We export CFLAGS="-fsanitize=thread -g", CXXFLAGS="-fsanitize=thread -g" and LDFLAGS="-fsanitize=thread -g" to rebuild the programs and replay with the generated seeds in the folder queue/.stat/var_behavior of the fuzzers' generated non-deterministic behavior seed directory.

Instrumentation Rationales

Low-level Instruction Representations

MUZZ works on the target program's binary level and its instrumentation is applied on LLVM intermediate representation (IR), which resembles the binary level assembly. On statement in the source code can be compiled into multiple LLVM IR instructions. For example, the two statements g_var += 1 and g_v ar ∗= 2 may be divided into 6 instructions:

// g_var += 1
a: v = load g_var
b: w = v + 1
c: store w, g_var
// g_var *= 2
d: x = load g_var
e: y = x * 2
f: store y, g_var

In the cases of two threads T1 and T2, there are actually many more interleavings than the three interleavings shown in the main paper.

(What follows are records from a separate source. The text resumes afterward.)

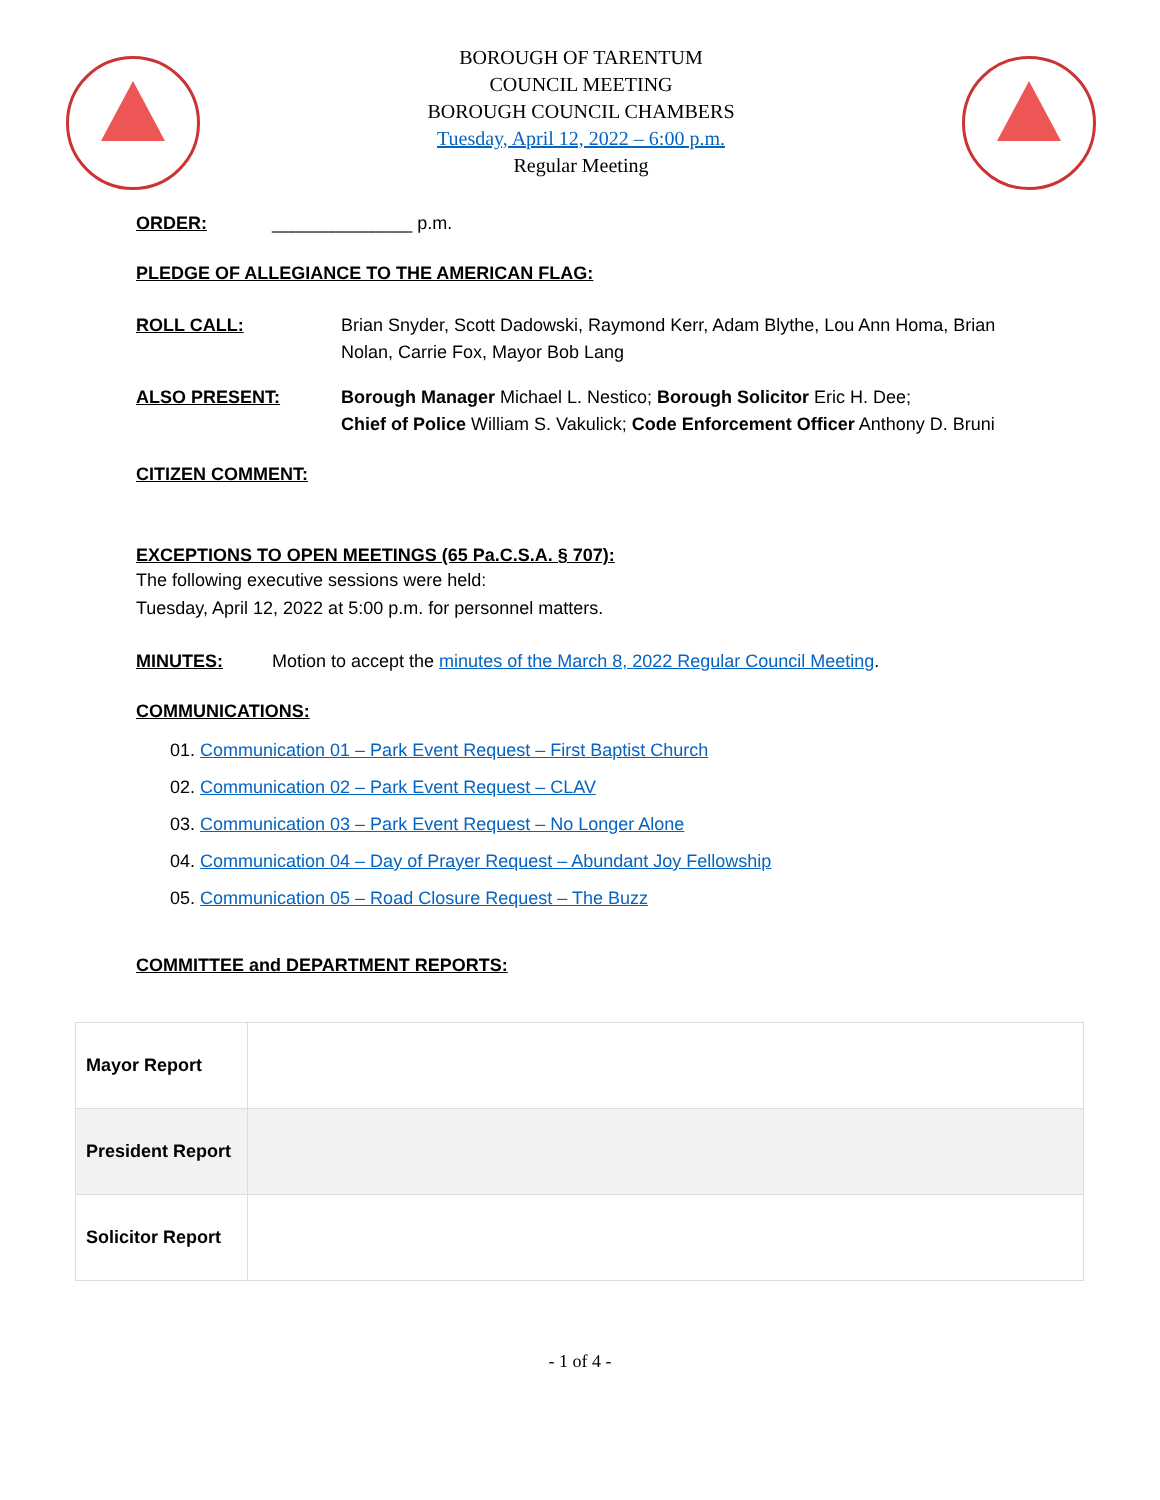BOROUGH OF TARENTUM
COUNCIL MEETING
BOROUGH COUNCIL CHAMBERS
Tuesday, April 12, 2022 – 6:00 p.m.
Regular Meeting
ORDER: ______________ p.m.
PLEDGE OF ALLEGIANCE TO THE AMERICAN FLAG:
ROLL CALL: Brian Snyder, Scott Dadowski, Raymond Kerr, Adam Blythe, Lou Ann Homa, Brian Nolan, Carrie Fox, Mayor Bob Lang
ALSO PRESENT: Borough Manager Michael L. Nestico; Borough Solicitor Eric H. Dee;
Chief of Police William S. Vakulick; Code Enforcement Officer Anthony D. Bruni
CITIZEN COMMENT:
EXCEPTIONS TO OPEN MEETINGS (65 Pa.C.S.A. § 707):
The following executive sessions were held:
Tuesday, April 12, 2022 at 5:00 p.m. for personnel matters.
MINUTES: Motion to accept the minutes of the March 8, 2022 Regular Council Meeting.
COMMUNICATIONS:
01. Communication 01 – Park Event Request – First Baptist Church
02. Communication 02 – Park Event Request – CLAV
03. Communication 03 – Park Event Request – No Longer Alone
04. Communication 04 – Day of Prayer Request – Abundant Joy Fellowship
05. Communication 05 – Road Closure Request – The Buzz
COMMITTEE and DEPARTMENT REPORTS:
| Mayor Report | |
| President Report | |
| Solicitor Report | |
- 1 of 4 -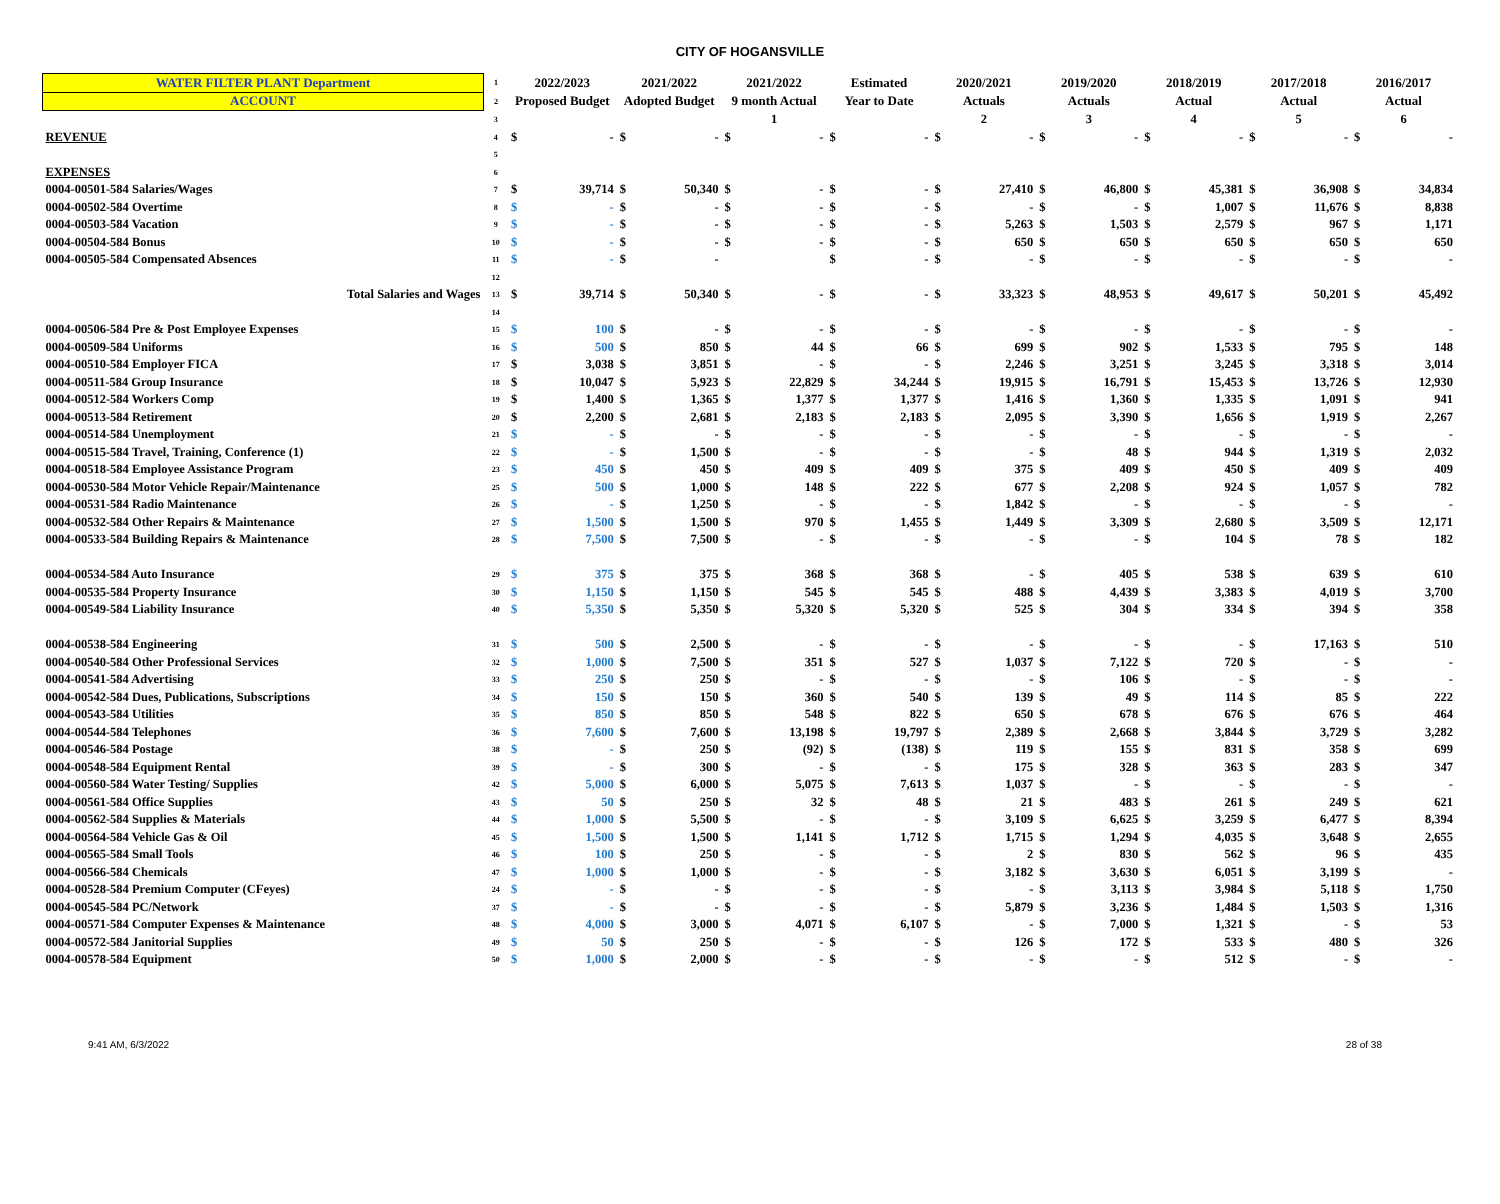CITY OF HOGANSVILLE
| WATER FILTER PLANT Department | 1 | 2022/2023 | | 2021/2022 | | 2021/2022 | | Estimated | | 2020/2021 | | 2019/2020 | | 2018/2019 | | 2017/2018 | | 2016/2017 | |
| ACCOUNT | 2 | Proposed Budget | | Adopted Budget | | 9 month Actual | | Year to Date | | Actuals | | Actuals | | Actual | | Actual | | Actual | |
| | 3 | | | | | 1 | | | | 2 | | 3 | | 4 | | 5 | | 6 | |
| REVENUE | 4 | $ | - | $ | - | $ | - | $ | - | $ | - | $ | - | $ | - | $ | - | $ | - |
| | 5 | | | | | | | | | | | | | | | | | | |
| EXPENSES | 6 | | | | | | | | | | | | | | | | | | |
| 0004-00501-584 Salaries/Wages | 7 | $ | 39,714 | $ | 50,340 | $ | - | $ | - | $ | 27,410 | $ | 46,800 | $ | 45,381 | $ | 36,908 | $ | 34,834 |
| 0004-00502-584 Overtime | 8 | $ | - | $ | - | $ | - | $ | - | $ | - | $ | - | $ | 1,007 | $ | 11,676 | $ | 8,838 |
| 0004-00503-584 Vacation | 9 | $ | - | $ | - | $ | - | $ | - | $ | 5,263 | $ | 1,503 | $ | 2,579 | $ | 967 | $ | 1,171 |
| 0004-00504-584 Bonus | 10 | $ | - | $ | - | $ | - | $ | - | $ | 650 | $ | 650 | $ | 650 | $ | 650 | $ | 650 |
| 0004-00505-584 Compensated Absences | 11 | $ | - | $ | - | | | $ | - | $ | - | $ | - | $ | - | $ | - | $ | - |
| | 12 | | | | | | | | | | | | | | | | | | |
| Total Salaries and Wages | 13 | $ | 39,714 | $ | 50,340 | $ | - | $ | - | $ | 33,323 | $ | 48,953 | $ | 49,617 | $ | 50,201 | $ | 45,492 |
| | 14 | | | | | | | | | | | | | | | | | | |
| 0004-00506-584 Pre & Post Employee Expenses | 15 | $ | 100 | $ | - | $ | - | $ | - | $ | - | $ | - | $ | - | $ | - | $ | - |
| 0004-00509-584 Uniforms | 16 | $ | 500 | $ | 850 | $ | 44 | $ | 66 | $ | 699 | $ | 902 | $ | 1,533 | $ | 795 | $ | 148 |
| 0004-00510-584 Employer FICA | 17 | $ | 3,038 | $ | 3,851 | $ | - | $ | - | $ | 2,246 | $ | 3,251 | $ | 3,245 | $ | 3,318 | $ | 3,014 |
| 0004-00511-584 Group Insurance | 18 | $ | 10,047 | $ | 5,923 | $ | 22,829 | $ | 34,244 | $ | 19,915 | $ | 16,791 | $ | 15,453 | $ | 13,726 | $ | 12,930 |
| 0004-00512-584 Workers Comp | 19 | $ | 1,400 | $ | 1,365 | $ | 1,377 | $ | 1,377 | $ | 1,416 | $ | 1,360 | $ | 1,335 | $ | 1,091 | $ | 941 |
| 0004-00513-584 Retirement | 20 | $ | 2,200 | $ | 2,681 | $ | 2,183 | $ | 2,183 | $ | 2,095 | $ | 3,390 | $ | 1,656 | $ | 1,919 | $ | 2,267 |
| 0004-00514-584 Unemployment | 21 | $ | - | $ | - | $ | - | $ | - | $ | - | $ | - | $ | - | $ | - | $ | - |
| 0004-00515-584 Travel, Training, Conference (1) | 22 | $ | - | $ | 1,500 | $ | - | $ | - | $ | - | $ | 48 | $ | 944 | $ | 1,319 | $ | 2,032 |
| 0004-00518-584 Employee Assistance Program | 23 | $ | 450 | $ | 450 | $ | 409 | $ | 409 | $ | 375 | $ | 409 | $ | 450 | $ | 409 | $ | 409 |
| 0004-00530-584 Motor Vehicle Repair/Maintenance | 25 | $ | 500 | $ | 1,000 | $ | 148 | $ | 222 | $ | 677 | $ | 2,208 | $ | 924 | $ | 1,057 | $ | 782 |
| 0004-00531-584 Radio Maintenance | 26 | $ | - | $ | 1,250 | $ | - | $ | - | $ | 1,842 | $ | - | $ | - | $ | - | $ | - |
| 0004-00532-584 Other Repairs & Maintenance | 27 | $ | 1,500 | $ | 1,500 | $ | 970 | $ | 1,455 | $ | 1,449 | $ | 3,309 | $ | 2,680 | $ | 3,509 | $ | 12,171 |
| 0004-00533-584 Building Repairs & Maintenance | 28 | $ | 7,500 | $ | 7,500 | $ | - | $ | - | $ | - | $ | - | $ | 104 | $ | 78 | $ | 182 |
| 0004-00534-584 Auto Insurance | 29 | $ | 375 | $ | 375 | $ | 368 | $ | 368 | $ | - | $ | 405 | $ | 538 | $ | 639 | $ | 610 |
| 0004-00535-584 Property Insurance | 30 | $ | 1,150 | $ | 1,150 | $ | 545 | $ | 545 | $ | 488 | $ | 4,439 | $ | 3,383 | $ | 4,019 | $ | 3,700 |
| 0004-00549-584 Liability Insurance | 40 | $ | 5,350 | $ | 5,350 | $ | 5,320 | $ | 5,320 | $ | 525 | $ | 304 | $ | 334 | $ | 394 | $ | 358 |
| 0004-00538-584 Engineering | 31 | $ | 500 | $ | 2,500 | $ | - | $ | - | $ | - | $ | - | $ | - | $ | 17,163 | $ | 510 |
| 0004-00540-584 Other Professional Services | 32 | $ | 1,000 | $ | 7,500 | $ | 351 | $ | 527 | $ | 1,037 | $ | 7,122 | $ | 720 | $ | - | $ | - |
| 0004-00541-584 Advertising | 33 | $ | 250 | $ | 250 | $ | - | $ | - | $ | - | $ | 106 | $ | - | $ | - | $ | - |
| 0004-00542-584 Dues, Publications, Subscriptions | 34 | $ | 150 | $ | 150 | $ | 360 | $ | 540 | $ | 139 | $ | 49 | $ | 114 | $ | 85 | $ | 222 |
| 0004-00543-584 Utilities | 35 | $ | 850 | $ | 850 | $ | 548 | $ | 822 | $ | 650 | $ | 678 | $ | 676 | $ | 676 | $ | 464 |
| 0004-00544-584 Telephones | 36 | $ | 7,600 | $ | 7,600 | $ | 13,198 | $ | 19,797 | $ | 2,389 | $ | 2,668 | $ | 3,844 | $ | 3,729 | $ | 3,282 |
| 0004-00546-584 Postage | 38 | $ | - | $ | 250 | $ | (92) | $ | (138) | $ | 119 | $ | 155 | $ | 831 | $ | 358 | $ | 699 |
| 0004-00548-584 Equipment Rental | 39 | $ | - | $ | 300 | $ | - | $ | - | $ | 175 | $ | 328 | $ | 363 | $ | 283 | $ | 347 |
| 0004-00560-584 Water Testing/ Supplies | 42 | $ | 5,000 | $ | 6,000 | $ | 5,075 | $ | 7,613 | $ | 1,037 | $ | - | $ | - | $ | - | $ | - |
| 0004-00561-584 Office Supplies | 43 | $ | 50 | $ | 250 | $ | 32 | $ | 48 | $ | 21 | $ | 483 | $ | 261 | $ | 249 | $ | 621 |
| 0004-00562-584 Supplies & Materials | 44 | $ | 1,000 | $ | 5,500 | $ | - | $ | - | $ | 3,109 | $ | 6,625 | $ | 3,259 | $ | 6,477 | $ | 8,394 |
| 0004-00564-584 Vehicle Gas & Oil | 45 | $ | 1,500 | $ | 1,500 | $ | 1,141 | $ | 1,712 | $ | 1,715 | $ | 1,294 | $ | 4,035 | $ | 3,648 | $ | 2,655 |
| 0004-00565-584 Small Tools | 46 | $ | 100 | $ | 250 | $ | - | $ | - | $ | 2 | $ | 830 | $ | 562 | $ | 96 | $ | 435 |
| 0004-00566-584 Chemicals | 47 | $ | 1,000 | $ | 1,000 | $ | - | $ | - | $ | 3,182 | $ | 3,630 | $ | 6,051 | $ | 3,199 | $ | - |
| 0004-00528-584 Premium Computer (CFeyes) | 24 | $ | - | $ | - | $ | - | $ | - | $ | - | $ | 3,113 | $ | 3,984 | $ | 5,118 | $ | 1,750 |
| 0004-00545-584 PC/Network | 37 | $ | - | $ | - | $ | - | $ | - | $ | 5,879 | $ | 3,236 | $ | 1,484 | $ | 1,503 | $ | 1,316 |
| 0004-00571-584 Computer Expenses & Maintenance | 48 | $ | 4,000 | $ | 3,000 | $ | 4,071 | $ | 6,107 | $ | - | $ | 7,000 | $ | 1,321 | $ | - | $ | 53 |
| 0004-00572-584 Janitorial Supplies | 49 | $ | 50 | $ | 250 | $ | - | $ | - | $ | 126 | $ | 172 | $ | 533 | $ | 480 | $ | 326 |
| 0004-00578-584 Equipment | 50 | $ | 1,000 | $ | 2,000 | $ | - | $ | - | $ | - | $ | - | $ | 512 | $ | - | $ | - |
9:41 AM, 6/3/2022 28 of 38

T1:a→T1:b→T2:a→T2:b→T1:c→T2:c→T1:d→T2:d→T1:e→T2:e→T1:f→T2:f
T1:a→T2:a→T1:b→T2:b→T1:c→T2:c→T1:d→T2:d→T1:e→T2:e→T1:f→T2:f
T1:a→T2:a→T2:b→T1:b→T1:c→T2:c→T1:d→T2:d→T2:e→T1:e→T1:f→T2:f
T1:a→T2:a→T2:b→T1:b→T2:c→T1:c→T1:d→T2:d→T1:e→T2:e→T2:f→T1:f
...

This means that more different output results can be emitted after the executions of these instructions (corresponding to the two statements). In addition, due to the caching mechanism in modern CPUs, more results may occur which will affect the final value of g_var .

Memory Operation Instructions

In coverage-oriented instrumentation, M UZZ relies on the percentage of memory operation instructions in the residing basicblocks to determine the probability for assigning deputy instructions in suspicious-interleaving scope (Lm). We determine these instructions at the LLVM IR level. These operation instructions either read or write the memory.

  1. load/store instructions: e.g., load (LoadInst), store (StoreInst), cmpxchg (AtomicCmpXchgInst), atomicrmw (AtomicRMWInst);
  2. Intrinsic memory function calls: e.g., calls to llvm.memcpy.*, llvm.memmove.*, llvm.memset.*;
  3. Standard C memory function calls: e.g., calls to strncpy, malloc, free.

Note that we deliberately ignore some memory-relevant instructions. For example, gep (GetElementPtr) is excluded since it basically calculates the offset while does not involves any memory read/write; alloc (AllocInst) in LLVM IR is excluded since it is a common allocation for stack variables; fence (FenceInst) is excluded since it is used to introduce happens-before edges between operations.

We plan to provide more systematic approach to distinguish these memory operation instructions; in particular, we would like to summarize more memory functions in addition to those in the standard C library.